* _What you need to do_
a - In the passage about Rita MacNeil, which award did she win in 1987?
b - Print the portion of the Rita MacNeil passage that begins at the words "And yet, at" and stops after "Hall in Toronto.".

And finally, she is almost painfully shy. As she sits in a chair in the corner of her hotel room, MacNeil looks down as she answers an interviewer's questions in a voice that seems about to slip into a whisper. Asked whether she has any vocal training, she admits that she was once sent for lessons. "But I was too shy. The teacher ended up doing all the singing."

And yet, at 44, Rita MacNeil is a star. Her last two albums, 1987's Flying On Your Own and this year's release, Reason to Believe, have both been certified platinum in Canada in recognition of sales of more than 100,000 copies. She won the Juno award for most promising female vocalist in 1987, an ironic honor for someone who has been singing for more than 17 years. A new Christmas album earned her a gold record - for sales of more than 50,000 - within weeks of being released. Anne Murray has covered her hit, Flying On Your Own. And tonight she will perform before a sold-out house at Roy Thomson Hall in Toronto.

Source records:

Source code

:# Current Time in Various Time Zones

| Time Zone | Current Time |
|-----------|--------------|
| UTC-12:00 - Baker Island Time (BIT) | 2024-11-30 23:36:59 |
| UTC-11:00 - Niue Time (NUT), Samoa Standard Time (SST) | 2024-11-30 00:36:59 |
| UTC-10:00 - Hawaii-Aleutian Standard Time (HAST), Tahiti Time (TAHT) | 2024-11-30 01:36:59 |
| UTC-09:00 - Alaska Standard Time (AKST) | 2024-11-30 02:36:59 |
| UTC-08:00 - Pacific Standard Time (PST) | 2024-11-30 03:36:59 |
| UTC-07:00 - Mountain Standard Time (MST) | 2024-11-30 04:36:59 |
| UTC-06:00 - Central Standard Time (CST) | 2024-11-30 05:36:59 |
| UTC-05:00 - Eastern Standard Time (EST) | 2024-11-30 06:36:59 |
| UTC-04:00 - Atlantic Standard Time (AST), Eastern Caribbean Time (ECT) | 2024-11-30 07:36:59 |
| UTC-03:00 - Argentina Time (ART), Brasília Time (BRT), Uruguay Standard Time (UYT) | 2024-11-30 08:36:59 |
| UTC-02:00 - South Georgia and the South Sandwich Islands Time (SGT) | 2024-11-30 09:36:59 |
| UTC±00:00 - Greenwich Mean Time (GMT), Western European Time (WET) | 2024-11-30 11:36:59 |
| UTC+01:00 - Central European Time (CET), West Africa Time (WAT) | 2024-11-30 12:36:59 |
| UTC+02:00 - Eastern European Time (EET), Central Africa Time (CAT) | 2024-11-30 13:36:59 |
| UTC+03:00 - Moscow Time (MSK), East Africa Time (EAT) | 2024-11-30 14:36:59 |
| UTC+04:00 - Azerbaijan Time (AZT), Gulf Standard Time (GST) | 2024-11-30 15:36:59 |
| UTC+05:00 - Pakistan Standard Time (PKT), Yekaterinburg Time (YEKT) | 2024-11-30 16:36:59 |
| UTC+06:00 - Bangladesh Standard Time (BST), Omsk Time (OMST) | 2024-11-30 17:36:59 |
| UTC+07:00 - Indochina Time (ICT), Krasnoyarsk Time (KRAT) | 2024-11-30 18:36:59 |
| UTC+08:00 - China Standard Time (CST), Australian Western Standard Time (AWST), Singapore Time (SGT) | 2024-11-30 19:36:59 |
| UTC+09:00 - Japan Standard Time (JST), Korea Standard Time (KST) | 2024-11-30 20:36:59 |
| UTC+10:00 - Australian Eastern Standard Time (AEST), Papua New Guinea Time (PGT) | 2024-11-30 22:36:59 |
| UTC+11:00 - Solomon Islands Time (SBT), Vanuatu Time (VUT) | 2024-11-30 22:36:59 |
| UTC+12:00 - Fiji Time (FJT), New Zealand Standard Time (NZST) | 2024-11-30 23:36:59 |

* * *

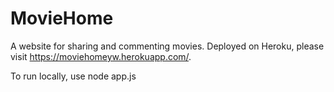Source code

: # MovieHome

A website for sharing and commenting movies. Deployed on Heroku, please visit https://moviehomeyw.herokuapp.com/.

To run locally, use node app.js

* _Task responses_
a - The Juno award for most promising female vocalist.

b -
And yet, at 44, Rita MacNeil is a star. Her last two albums, 1987's Flying On Your Own and this year's release, Reason to Believe, have both been certified platinum in Canada in recognition of sales of more than 100,000 copies. She won the Juno award for most promising female vocalist in 1987, an ironic honor for someone who has been singing for more than 17 years. A new Christmas album earned her a gold record - for sales of more than 50,000 - within weeks of being released. Anne Murray has covered her hit, Flying On Your Own. And tonight she will perform before a sold-out house at Roy Thomson Hall in Toronto.